[start of TEXT EXTRACT]
When building images with Docker, we often need to pass secrets in. For example, we may need credentials to pull dependencies from a private registry. Docker provides a number of methods to pass files and variables at build time, but not all are safe for secrets.
Docker layers
Before we dive into each method, we need to understand how Docker builds images.
FROM debian
RUN apt-get update
RUN apt-get install -y vim
When building the above Dockerfile, each command, that is RUN apt-get update
and RUN apt-get install -y vim
, is executed and stored as a separate layer. Each layer is a diff of the filesystem between the previous layer and after running the command.
Layers are cached and reused, saving on build times1 - this is why the initial build may be slow, but subsequent rebuilds are fast. If we added a new command to the above Dockerfile, it would not rebuild each layer again as nothing has changed, it will simply append a new layer with the result of running the new command.
[end of TEXT EXTRACT]
[start of DATASET ENTRIES]
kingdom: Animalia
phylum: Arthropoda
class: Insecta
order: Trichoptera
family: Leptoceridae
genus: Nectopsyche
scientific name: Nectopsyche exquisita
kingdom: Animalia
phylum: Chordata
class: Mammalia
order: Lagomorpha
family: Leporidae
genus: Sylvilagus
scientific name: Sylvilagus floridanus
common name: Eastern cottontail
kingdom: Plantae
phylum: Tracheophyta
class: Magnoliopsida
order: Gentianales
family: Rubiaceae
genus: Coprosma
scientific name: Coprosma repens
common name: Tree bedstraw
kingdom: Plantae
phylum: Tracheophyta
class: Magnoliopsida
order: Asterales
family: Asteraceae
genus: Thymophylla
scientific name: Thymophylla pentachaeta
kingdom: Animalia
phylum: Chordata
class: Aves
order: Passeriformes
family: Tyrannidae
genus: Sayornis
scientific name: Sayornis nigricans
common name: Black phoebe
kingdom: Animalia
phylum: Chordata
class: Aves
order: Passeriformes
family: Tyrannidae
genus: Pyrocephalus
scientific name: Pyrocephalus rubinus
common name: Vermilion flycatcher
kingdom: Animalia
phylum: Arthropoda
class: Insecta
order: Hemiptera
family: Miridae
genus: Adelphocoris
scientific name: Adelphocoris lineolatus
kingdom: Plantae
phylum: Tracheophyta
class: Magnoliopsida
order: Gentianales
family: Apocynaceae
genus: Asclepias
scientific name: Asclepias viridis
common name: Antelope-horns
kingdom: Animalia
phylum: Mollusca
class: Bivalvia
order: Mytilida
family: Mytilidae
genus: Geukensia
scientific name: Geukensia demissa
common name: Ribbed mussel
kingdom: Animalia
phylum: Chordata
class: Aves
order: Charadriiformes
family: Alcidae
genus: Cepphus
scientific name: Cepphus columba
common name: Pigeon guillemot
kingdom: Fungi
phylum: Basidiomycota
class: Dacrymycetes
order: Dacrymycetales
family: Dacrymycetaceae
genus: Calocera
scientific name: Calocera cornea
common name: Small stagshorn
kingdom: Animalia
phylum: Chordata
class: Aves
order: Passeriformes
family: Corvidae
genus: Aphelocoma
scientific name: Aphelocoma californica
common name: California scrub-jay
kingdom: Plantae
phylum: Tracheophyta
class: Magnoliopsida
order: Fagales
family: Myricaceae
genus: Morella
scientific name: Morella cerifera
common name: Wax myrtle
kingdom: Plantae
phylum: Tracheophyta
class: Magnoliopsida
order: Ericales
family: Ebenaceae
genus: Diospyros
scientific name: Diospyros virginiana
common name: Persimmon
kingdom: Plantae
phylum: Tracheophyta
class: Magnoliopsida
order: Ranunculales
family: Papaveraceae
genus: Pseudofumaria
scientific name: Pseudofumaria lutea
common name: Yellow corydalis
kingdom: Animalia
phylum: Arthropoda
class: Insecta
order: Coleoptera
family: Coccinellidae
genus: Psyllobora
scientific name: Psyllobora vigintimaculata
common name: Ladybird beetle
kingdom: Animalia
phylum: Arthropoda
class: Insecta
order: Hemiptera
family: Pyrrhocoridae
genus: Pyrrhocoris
[end of DATASET ENTRIES]
REQUEST: Can you quote the text on passing secrets into Docker builds in full, word for word?

SOLVED PROBLEM:
When building images with Docker, we often need to pass secrets in. For example, we may need credentials to pull dependencies from a private registry. Docker provides a number of methods to pass files and variables at build time, but not all are safe for secrets.
Docker layers
Before we dive into each method, we need to understand how Docker builds images.
FROM debian
RUN apt-get update
RUN apt-get install -y vim
When building the above Dockerfile, each command, that is RUN apt-get update
and RUN apt-get install -y vim
, is executed and stored as a separate layer. Each layer is a diff of the filesystem between the previous layer and after running the command.
Layers are cached and reused, saving on build times1 - this is why the initial build may be slow, but subsequent rebuilds are fast. If we added a new command to the above Dockerfile, it would not rebuild each layer again as nothing has changed, it will simply append a new layer with the result of running the new command.